There are now a mere 185 lakes in Greater Hyderabad Municipal Corporation (GHMC) limits. What is even more alarming is that as many as 10 lakes in the city are on the verge of disappearance, with four lakes already disappearing.
The full tank level of 25 waterbodies under the Himayatsagar alone has reduced to about 1,222 hectares from 2,081 hectares. A study has also revealed that combined water spread under the basins of three lakes, which served as major watersheds for Hyderabad and surrounding areas, has come down by 40 per cent between 1978 and 2013.
A technical report, ‘Documenting disappearing water bodies of Hyderabad city’, prepared by the Society for Participatory Development revealed that 27 lakes and kuntas under Himayatsagar, Umdasagar and Miralam tank systems have totally disappeared during this period.
The impact has been manifold, with aquatic life deteriorating, groundwater levels declining, and waterlogging and flash floods becoming common during heavy rains.
The government finally formed the lake protection committee comprising officials from the irrigation and revenue departments, GHMC and the Hyderabad Metropolitan Development Authority. The government asked the committee to mark the FTLs of the lakes and fence them to stop further encroachments.
Even though records of Hyderabad’s lakes from the Nizams’ times are safe at the State Archives and Research Institute, the government has not got them translated from Urdu to zero in on encroachments.

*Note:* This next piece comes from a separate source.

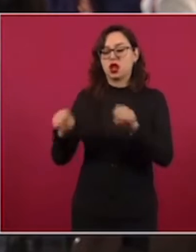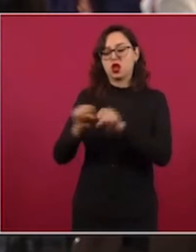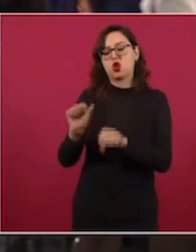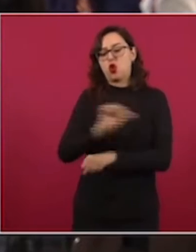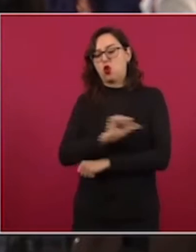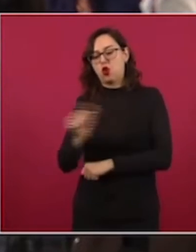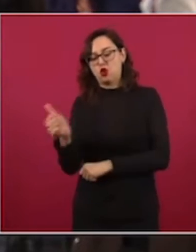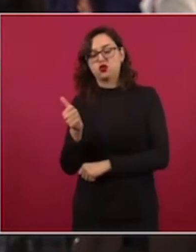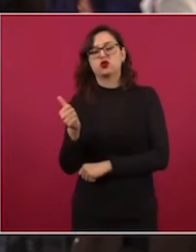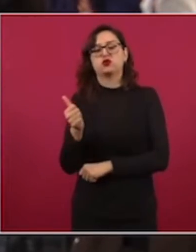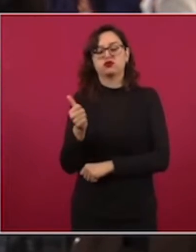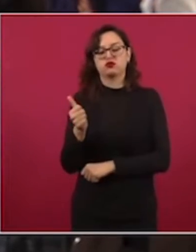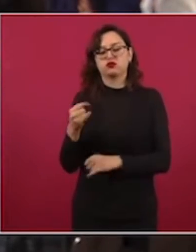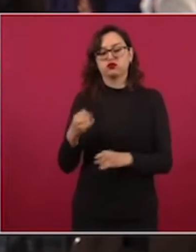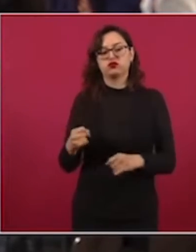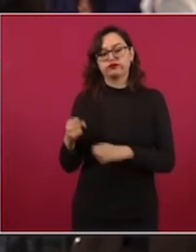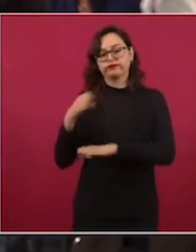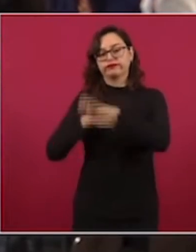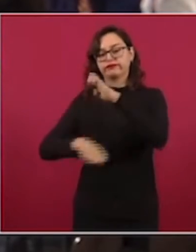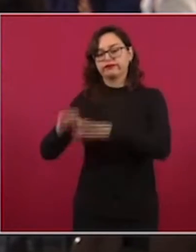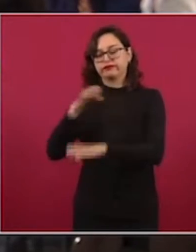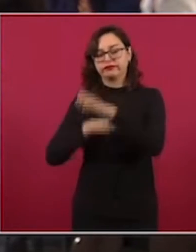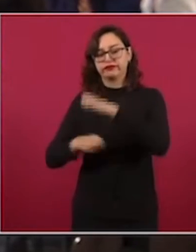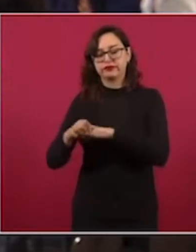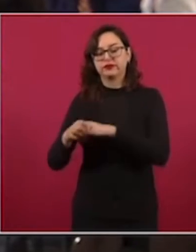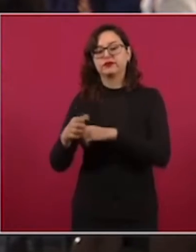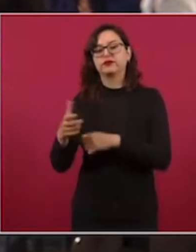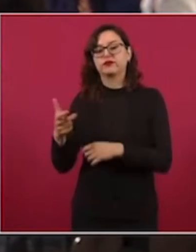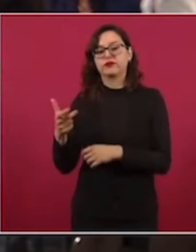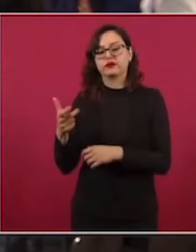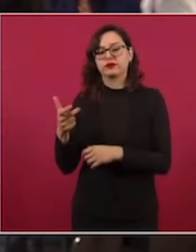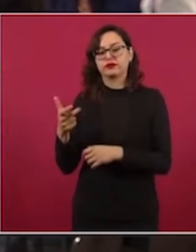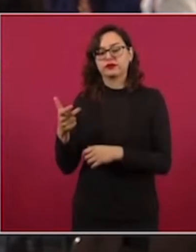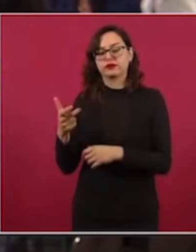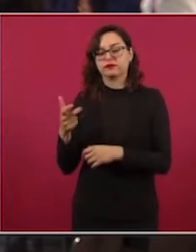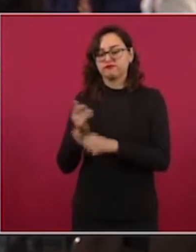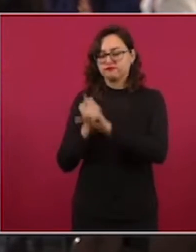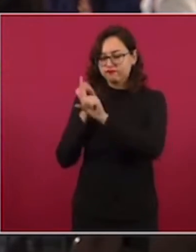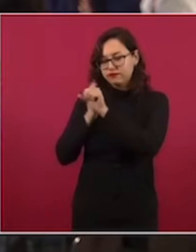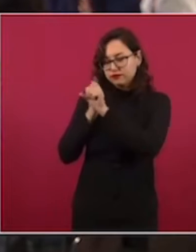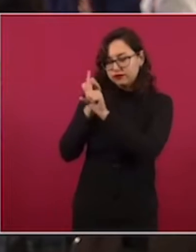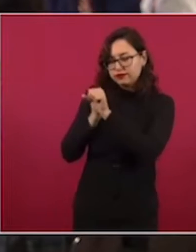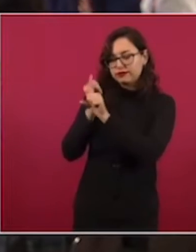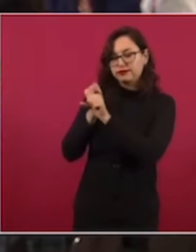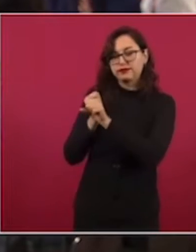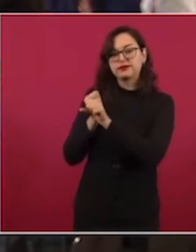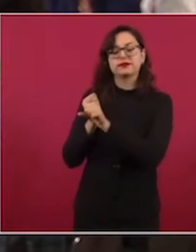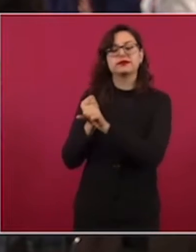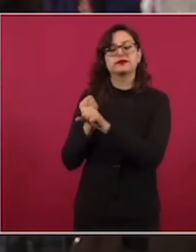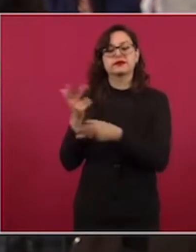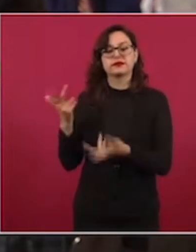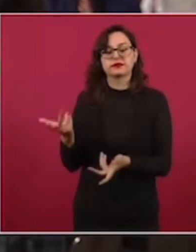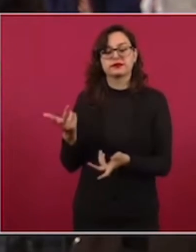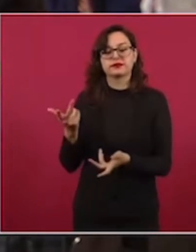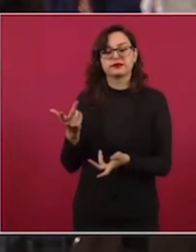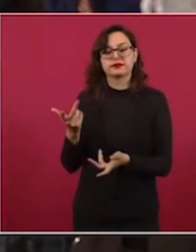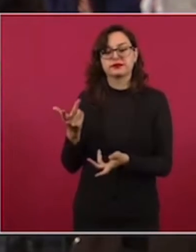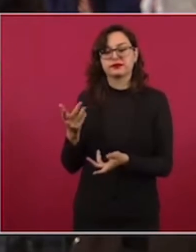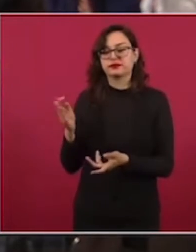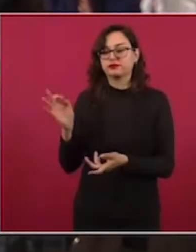SADCB, donde publicamos en la entrevista, perdón, en la investigación, cómo nada más aparece con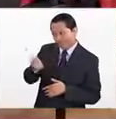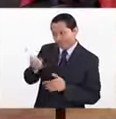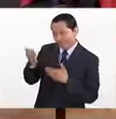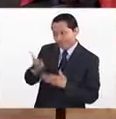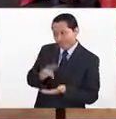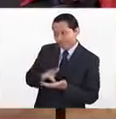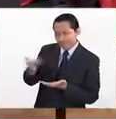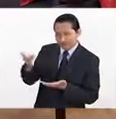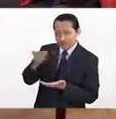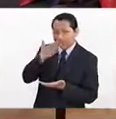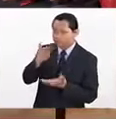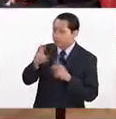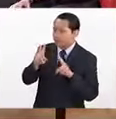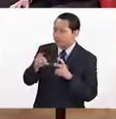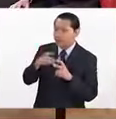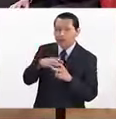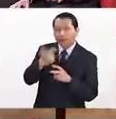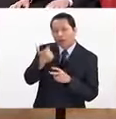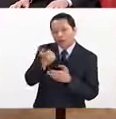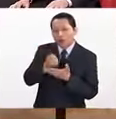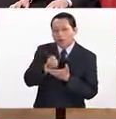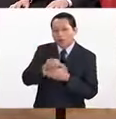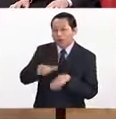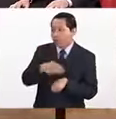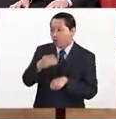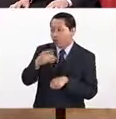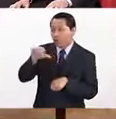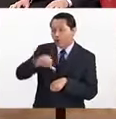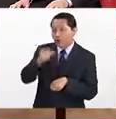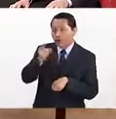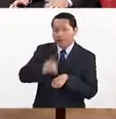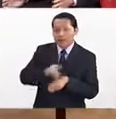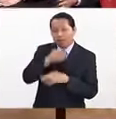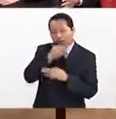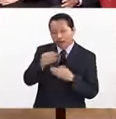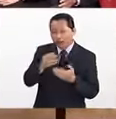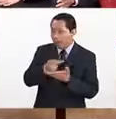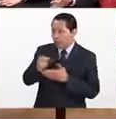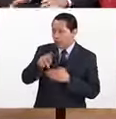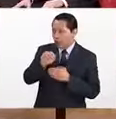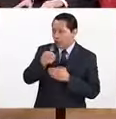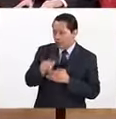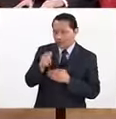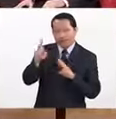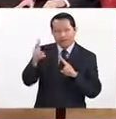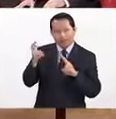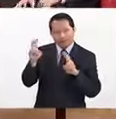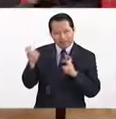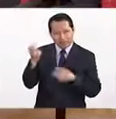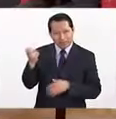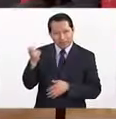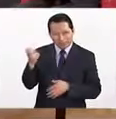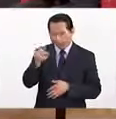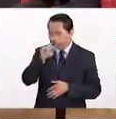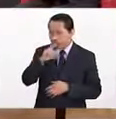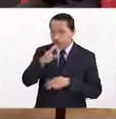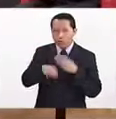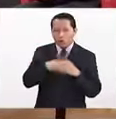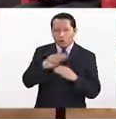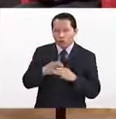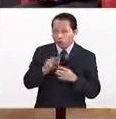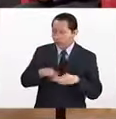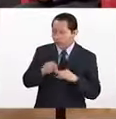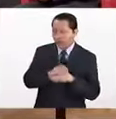muy ad hoc hablar de economía cuando hoy precisamente se anunció el premio Nobel en esta materia, en esta disciplina tan importante para el mundo.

Responding to a writ petition, the then Andhra Pradesh High Court during the mid-1990s had asked then Hyderabad Urban Development Authority (HUDA) to submit records pertaining to the number of lakes in the city. The authority then came up with the idea of not considering water bodies below 10 acres as lakes and kuntas and that they can be used for residential and commercial purposes. This even led to a government order, which has resulted in disappearance of 3,000 of the 7,000 manmade and natural bodies.
This is how Mir Jumla Kunta in Talab Katta became Bhavaninagar and Shamalkunta in Ameerpet turned Sundarnagar. The Nawab Saheb Kunta, Bathukamma Kunta, Masab Kunta, Yousufguda Cheruvu and several others vanished.
HUDA had identified 169 lakes as being 10 acres and above, covering approximately 90.56 sq. km. After formation of the HMDA, 501 lakes were identified in 2010 as being under HUDA and 415 lakes under the irrigation and command area development department. Ironically, after 10 years, the number of lakes has reduced to just 185.
When queried, officials said the GHMC has already marked the FTL of 185 lakes and has fenced 53 of them. Encroachments could not be removed as people have been holding pattas and registration certificates. “The issue has been taken to the notice of government, which will take a final call,” a senior GHMC official maintained.
*As many as 399 lakes have disappeared in the last 10 years, 14 of them in Saroornagar mandal. Two are now in the “process of disappearing”. Another 10 lakes are on the verge of extinction.
*19 lakes are being developed under the urban Mission Kakatiya, including Patel Cheruvu, Ambeer Cheruvu, Boin Cheruvu, Malka Cheruvu, Pedda Cheruvu, Cherlapally Tank, Mukkidi Cheruvu, Nallagandla Cheruvu, Oora Cheruvu, Anthangani Kunta, Surram Cheruvu, Maddela Kunta, Mohini Cheruvu, Durgam Cheruvu, Nalla Cheruvu and Fox Sagar.